• **WHAT IS EXPECTED**
In the copy of these records, include no pictures and change nothing else.

• **INPUT DATA**
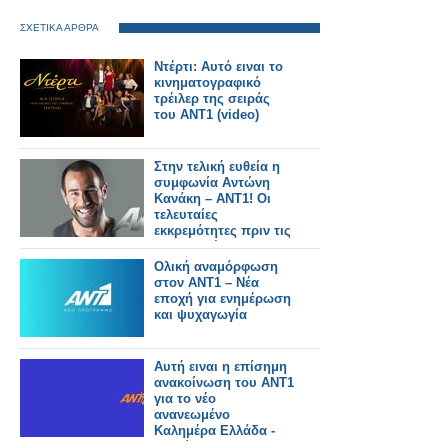
ΣΧΕΤΙΚΑ ΑΡΘΡΑ
Ντέρτι: Αυτό ειναι το
κινηματογραφικό
τρέιλερ της σειράς
του ΑΝΤ1 (video)
Στην τελική ευθεία η
συμφωνία Αντώνη
Κανάκη – ΑΝΤ1! Οι
τελευταίες
εκκρεμότητες πριν τις
υπογραφές...
Ολική αναμόρφωση
στον ΑΝΤ1 – Νέα
εποχή για ενημέρωση
και ψυχαγωγία
Αυτή ειναι η επίσημη
ανακοίνωση του ΑΝΤ1
για το νέο
ανανεωμένο
Καλημέρα Ελλάδα -
Αυτοί θα το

• **TASK SOLUTION**
ΣΧΕΤΙΚΑ ΑΡΘΡΑ
Ντέρτι: Αυτό ειναι το
κινηματογραφικό
τρέιλερ της σειράς
του ΑΝΤ1 (video)
Στην τελική ευθεία η
συμφωνία Αντώνη
Κανάκη – ΑΝΤ1! Οι
τελευταίες
εκκρεμότητες πριν τις
υπογραφές...
Ολική αναμόρφωση
στον ΑΝΤ1 – Νέα
εποχή για ενημέρωση
και ψυχαγωγία
Αυτή ειναι η επίσημη
ανακοίνωση του ΑΝΤ1
για το νέο
ανανεωμένο
Καλημέρα Ελλάδα -
Αυτοί θα το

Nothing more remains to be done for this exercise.